▸ **Work instruction**: Set down the material exactly as given, please, from its first line through the line that includes "photomicrograph of colorectal".

++++ Data records ++++

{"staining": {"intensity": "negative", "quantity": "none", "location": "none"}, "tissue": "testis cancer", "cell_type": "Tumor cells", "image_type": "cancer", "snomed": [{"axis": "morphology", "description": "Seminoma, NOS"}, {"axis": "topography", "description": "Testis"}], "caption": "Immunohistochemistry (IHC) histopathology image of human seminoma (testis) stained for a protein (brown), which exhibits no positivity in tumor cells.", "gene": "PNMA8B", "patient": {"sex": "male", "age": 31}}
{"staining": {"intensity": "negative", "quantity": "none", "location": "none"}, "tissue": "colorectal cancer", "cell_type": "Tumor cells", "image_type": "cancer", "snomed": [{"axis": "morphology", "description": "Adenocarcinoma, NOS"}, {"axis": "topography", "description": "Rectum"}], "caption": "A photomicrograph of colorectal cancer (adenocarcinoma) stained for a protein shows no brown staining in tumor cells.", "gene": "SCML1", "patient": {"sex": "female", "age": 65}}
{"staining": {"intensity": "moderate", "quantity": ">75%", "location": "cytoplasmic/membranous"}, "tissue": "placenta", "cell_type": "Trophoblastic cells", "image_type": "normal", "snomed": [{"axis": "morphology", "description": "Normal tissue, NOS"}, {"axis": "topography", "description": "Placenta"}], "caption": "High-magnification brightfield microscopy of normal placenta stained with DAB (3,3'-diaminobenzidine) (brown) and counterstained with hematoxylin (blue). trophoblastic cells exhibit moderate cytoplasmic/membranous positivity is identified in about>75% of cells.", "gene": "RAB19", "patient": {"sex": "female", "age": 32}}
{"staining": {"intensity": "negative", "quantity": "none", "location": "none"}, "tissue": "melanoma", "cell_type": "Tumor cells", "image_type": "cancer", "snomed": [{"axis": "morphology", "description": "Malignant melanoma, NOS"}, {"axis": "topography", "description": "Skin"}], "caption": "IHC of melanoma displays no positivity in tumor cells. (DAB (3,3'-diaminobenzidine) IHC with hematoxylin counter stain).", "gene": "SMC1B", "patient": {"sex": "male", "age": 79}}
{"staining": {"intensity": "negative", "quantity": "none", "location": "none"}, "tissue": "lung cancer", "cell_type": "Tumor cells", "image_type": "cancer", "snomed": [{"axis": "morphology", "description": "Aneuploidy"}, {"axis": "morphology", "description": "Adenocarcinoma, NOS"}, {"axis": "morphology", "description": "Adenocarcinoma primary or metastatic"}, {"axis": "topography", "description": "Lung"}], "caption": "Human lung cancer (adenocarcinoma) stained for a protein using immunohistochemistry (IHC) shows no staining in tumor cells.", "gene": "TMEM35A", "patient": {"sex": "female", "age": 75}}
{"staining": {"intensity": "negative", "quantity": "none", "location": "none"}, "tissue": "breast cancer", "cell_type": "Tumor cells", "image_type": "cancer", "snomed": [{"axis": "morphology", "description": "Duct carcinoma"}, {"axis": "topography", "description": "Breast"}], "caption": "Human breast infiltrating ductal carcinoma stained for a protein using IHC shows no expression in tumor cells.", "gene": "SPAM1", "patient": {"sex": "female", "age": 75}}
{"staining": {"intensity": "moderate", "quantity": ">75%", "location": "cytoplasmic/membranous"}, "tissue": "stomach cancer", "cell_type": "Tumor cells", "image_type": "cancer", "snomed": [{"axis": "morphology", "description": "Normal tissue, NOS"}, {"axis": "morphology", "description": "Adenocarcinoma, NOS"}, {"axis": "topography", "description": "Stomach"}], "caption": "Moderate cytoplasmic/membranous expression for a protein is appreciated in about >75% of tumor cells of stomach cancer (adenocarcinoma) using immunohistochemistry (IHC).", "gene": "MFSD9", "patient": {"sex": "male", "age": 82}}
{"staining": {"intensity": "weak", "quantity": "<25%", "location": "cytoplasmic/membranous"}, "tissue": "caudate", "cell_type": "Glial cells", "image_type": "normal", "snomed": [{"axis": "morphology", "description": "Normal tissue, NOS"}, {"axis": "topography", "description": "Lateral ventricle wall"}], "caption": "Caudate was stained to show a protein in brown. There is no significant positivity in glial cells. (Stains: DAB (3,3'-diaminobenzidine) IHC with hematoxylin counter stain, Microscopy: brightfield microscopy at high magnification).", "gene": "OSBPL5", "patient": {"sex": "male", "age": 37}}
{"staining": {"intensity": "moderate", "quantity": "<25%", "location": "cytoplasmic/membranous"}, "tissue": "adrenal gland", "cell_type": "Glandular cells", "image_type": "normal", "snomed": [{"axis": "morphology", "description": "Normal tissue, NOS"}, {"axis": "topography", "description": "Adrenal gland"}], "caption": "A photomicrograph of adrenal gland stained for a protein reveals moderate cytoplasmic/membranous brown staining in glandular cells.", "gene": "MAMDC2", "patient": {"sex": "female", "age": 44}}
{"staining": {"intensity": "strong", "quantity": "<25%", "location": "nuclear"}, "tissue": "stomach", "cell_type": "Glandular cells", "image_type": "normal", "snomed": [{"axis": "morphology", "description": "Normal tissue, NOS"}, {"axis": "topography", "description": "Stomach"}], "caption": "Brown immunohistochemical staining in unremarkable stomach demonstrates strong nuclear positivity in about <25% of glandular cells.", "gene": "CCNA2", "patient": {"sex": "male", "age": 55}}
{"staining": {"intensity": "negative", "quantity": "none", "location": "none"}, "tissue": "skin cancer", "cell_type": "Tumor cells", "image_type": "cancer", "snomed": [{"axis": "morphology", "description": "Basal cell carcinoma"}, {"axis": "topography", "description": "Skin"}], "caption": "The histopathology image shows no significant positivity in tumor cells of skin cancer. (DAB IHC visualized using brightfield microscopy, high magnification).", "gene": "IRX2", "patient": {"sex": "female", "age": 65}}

++++

▸ **Output for this exercise**:
{"staining": {"intensity": "negative", "quantity": "none", "location": "none"}, "tissue": "testis cancer", "cell_type": "Tumor cells", "image_type": "cancer", "snomed": [{"axis": "morphology", "description": "Seminoma, NOS"}, {"axis": "topography", "description": "Testis"}], "caption": "Immunohistochemistry (IHC) histopathology image of human seminoma (testis) stained for a protein (brown), which exhibits no positivity in tumor cells.", "gene": "PNMA8B", "patient": {"sex": "male", "age": 31}}
{"staining": {"intensity": "negative", "quantity": "none", "location": "none"}, "tissue": "colorectal cancer", "cell_type": "Tumor cells", "image_type": "cancer", "snomed": [{"axis": "morphology", "description": "Adenocarcinoma, NOS"}, {"axis": "topography", "description": "Rectum"}], "caption": "A photomicrograph of colorectal cancer (adenocarcinoma) stained for a protein shows no brown staining in tumor cells.", "gene": "SCML1", "patient": {"sex": "female", "age": 65}}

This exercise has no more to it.